◆ Materials provided
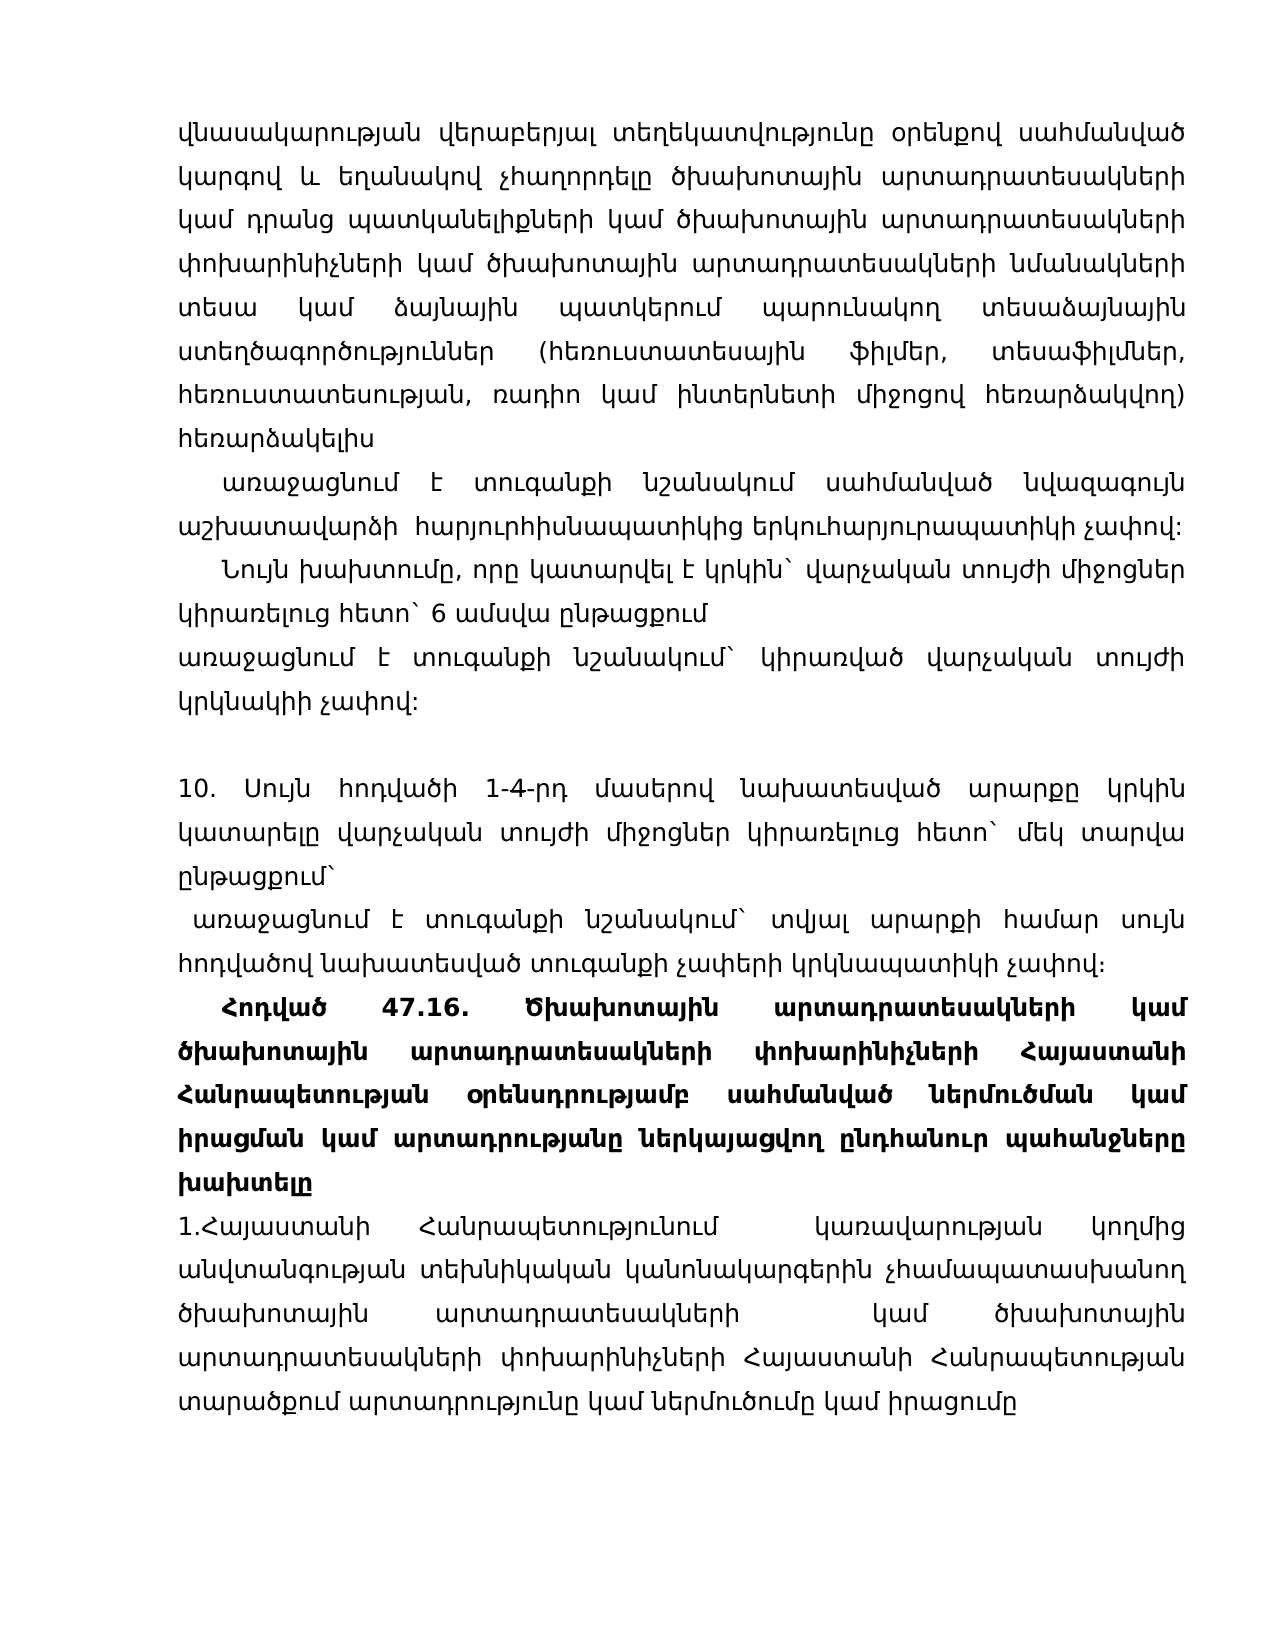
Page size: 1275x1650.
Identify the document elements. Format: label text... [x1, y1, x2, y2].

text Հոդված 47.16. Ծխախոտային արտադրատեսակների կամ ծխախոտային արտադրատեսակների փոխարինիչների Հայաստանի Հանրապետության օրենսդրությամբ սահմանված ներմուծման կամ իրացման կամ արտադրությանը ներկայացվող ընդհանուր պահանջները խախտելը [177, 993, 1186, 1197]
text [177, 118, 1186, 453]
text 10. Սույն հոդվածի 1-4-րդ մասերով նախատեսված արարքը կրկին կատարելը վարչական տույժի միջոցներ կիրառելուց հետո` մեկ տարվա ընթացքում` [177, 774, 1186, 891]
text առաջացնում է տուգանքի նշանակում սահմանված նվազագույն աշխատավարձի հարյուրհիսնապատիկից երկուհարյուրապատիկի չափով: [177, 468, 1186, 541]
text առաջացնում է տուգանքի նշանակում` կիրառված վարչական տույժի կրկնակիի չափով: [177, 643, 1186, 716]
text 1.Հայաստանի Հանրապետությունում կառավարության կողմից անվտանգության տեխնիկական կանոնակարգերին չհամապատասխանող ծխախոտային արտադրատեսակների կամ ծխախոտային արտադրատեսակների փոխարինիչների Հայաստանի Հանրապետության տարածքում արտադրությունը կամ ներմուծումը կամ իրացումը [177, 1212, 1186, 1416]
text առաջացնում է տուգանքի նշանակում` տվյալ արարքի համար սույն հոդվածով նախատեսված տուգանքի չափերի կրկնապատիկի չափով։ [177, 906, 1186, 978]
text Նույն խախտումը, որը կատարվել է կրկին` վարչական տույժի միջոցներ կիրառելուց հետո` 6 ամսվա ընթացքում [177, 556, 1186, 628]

--

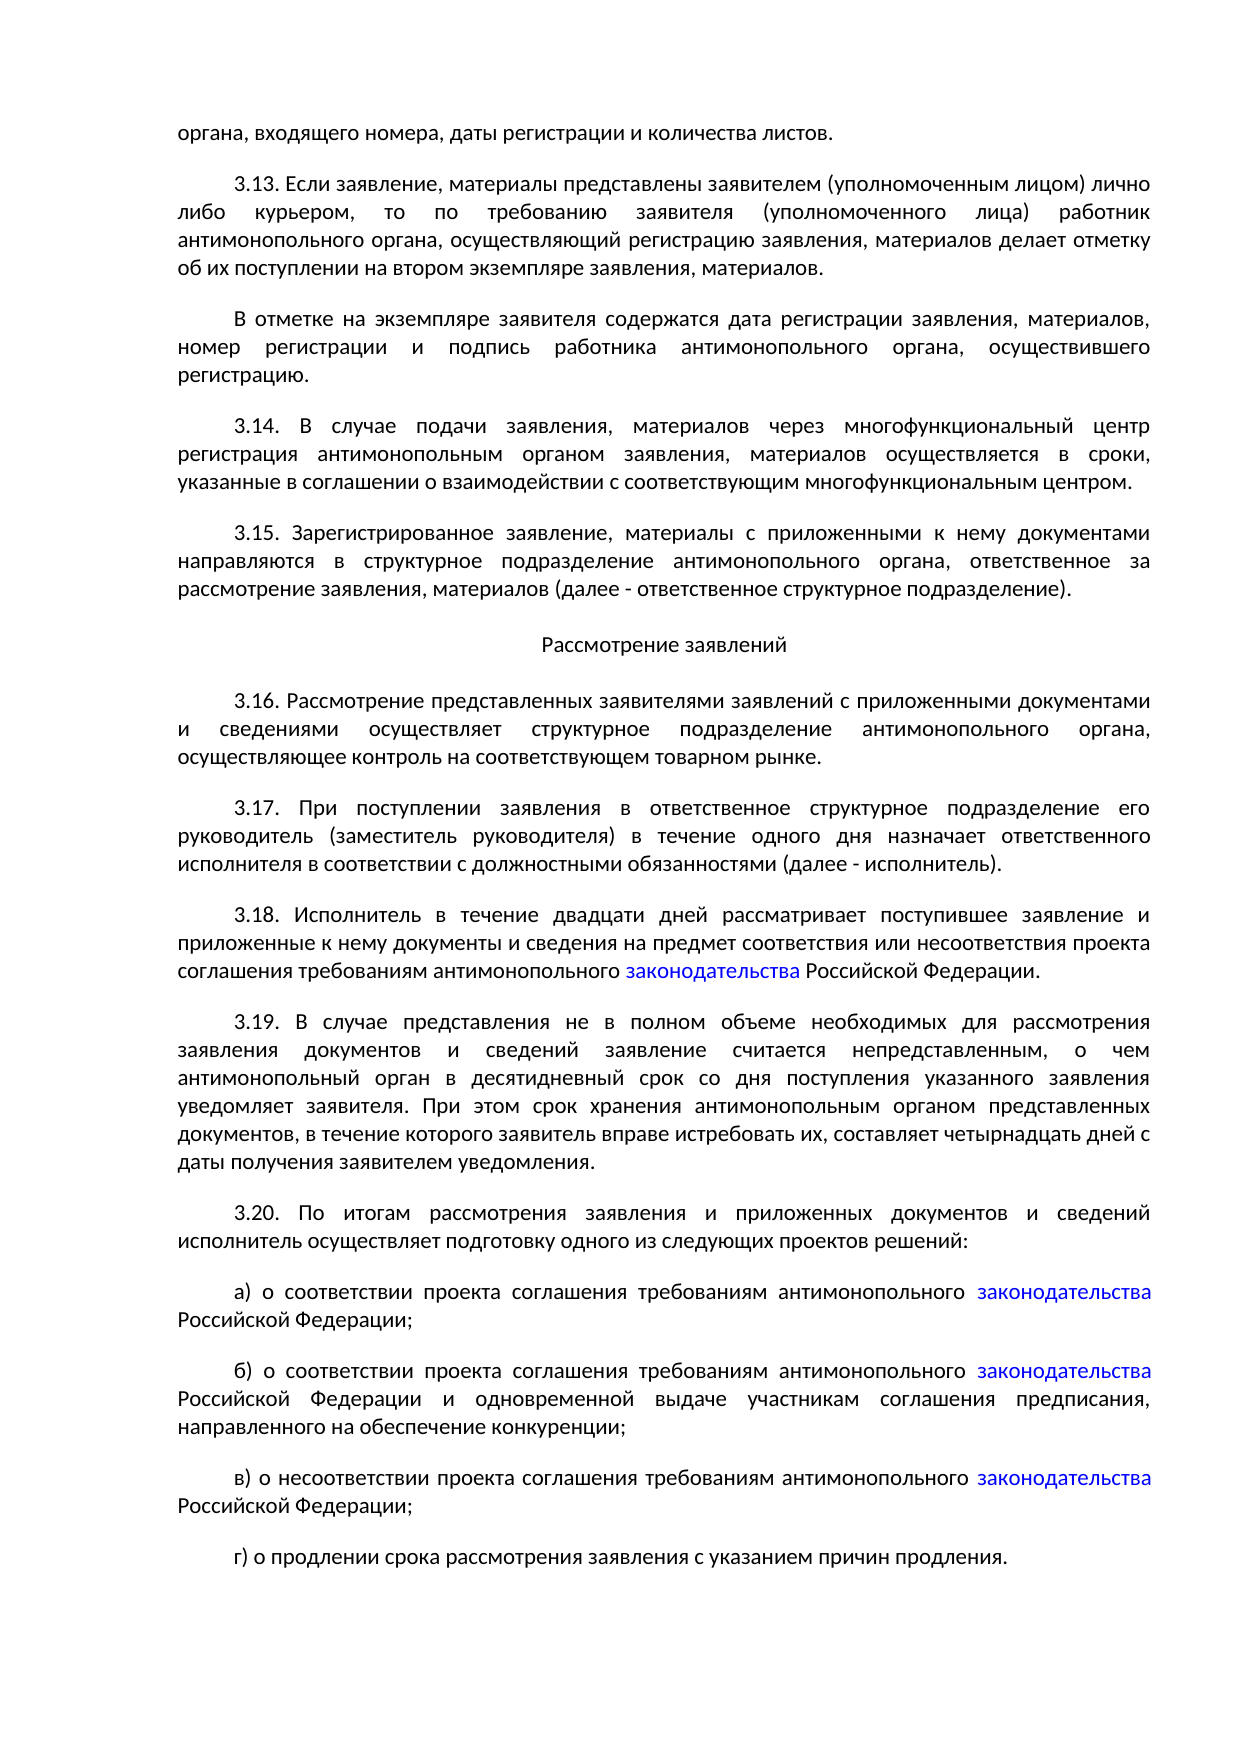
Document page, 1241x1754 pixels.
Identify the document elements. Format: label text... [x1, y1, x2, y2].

* * *

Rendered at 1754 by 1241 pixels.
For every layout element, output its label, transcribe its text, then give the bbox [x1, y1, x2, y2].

◆ Description of the task
Copy every line of the listing that includes the string "pixels".

◆ Final answer
Document page, 1241x1754 pixels.
Rendered at 1754 by 1241 pixels.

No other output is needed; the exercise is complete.